• [Task brief] Pick up the article about the small business panel with Detroit Ento and JPMorgan Chase, and continue it from its last sentence.

Hatinger said during Wednesday’s event that his company is still trying to find its place while hurdling various legislative, capital and acceptance barriers. Started in the summer of 2015, Detroit Ento’s goal is to develop an entire supply chain locally. While the company is currently doing the “regulatory dance,” Hatinger said it has found niches in the culinary sector, and is also working with Detroit public schools to develop a learning platform that would ultimately create job skills for the future. He expressed support for investing in ideas, infrastructure and people.
“We know that we have very few answers, but we’re learning in the process,” Hatinger said.
Also appearing on the panel was Janis Bowdler, a small business and community development specialist with JPMorgan Chase. The global financial firm has launched Small Business Forward, a $75 million initiative that focuses on female-, minority- and veteran-owned small businesses. She said that while small businesses are creating the greatest share of new jobs, it’s also an area in which the U.S. is losing many jobs. She warned of a reversal in trends if cities don’t cut red tape on permitting and licensing and invest in infrastructure, both of which would foster small business growth.

• [Records]
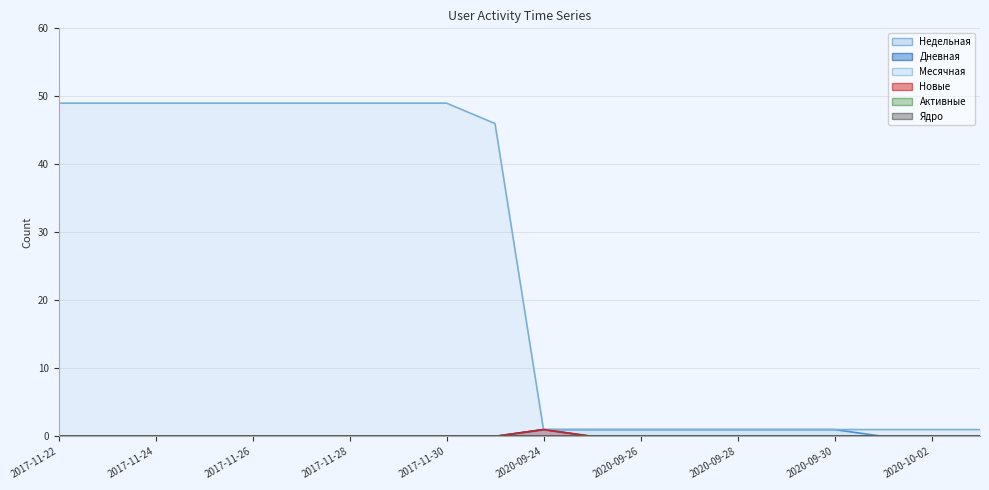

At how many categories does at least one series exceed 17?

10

---

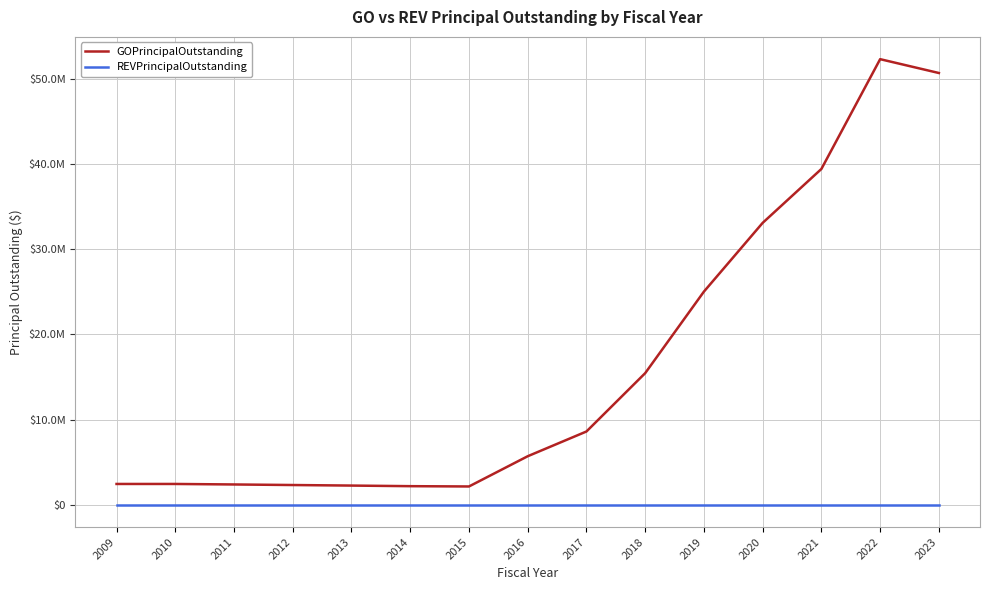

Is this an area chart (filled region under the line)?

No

• [Answer below]
“If we keep putting those roadblocks in front of them, it will be really difficult to see some businesses that have the potential to scale, to grow,” she said.
Rapson said a number of gaps still exist between small-business needs and Detroit’s offerings. Those include a need for skilled workers, improved quality in local neighborhoods and a robust base of customers with spending power. The city also “needs optimism” to continue its growth, he said.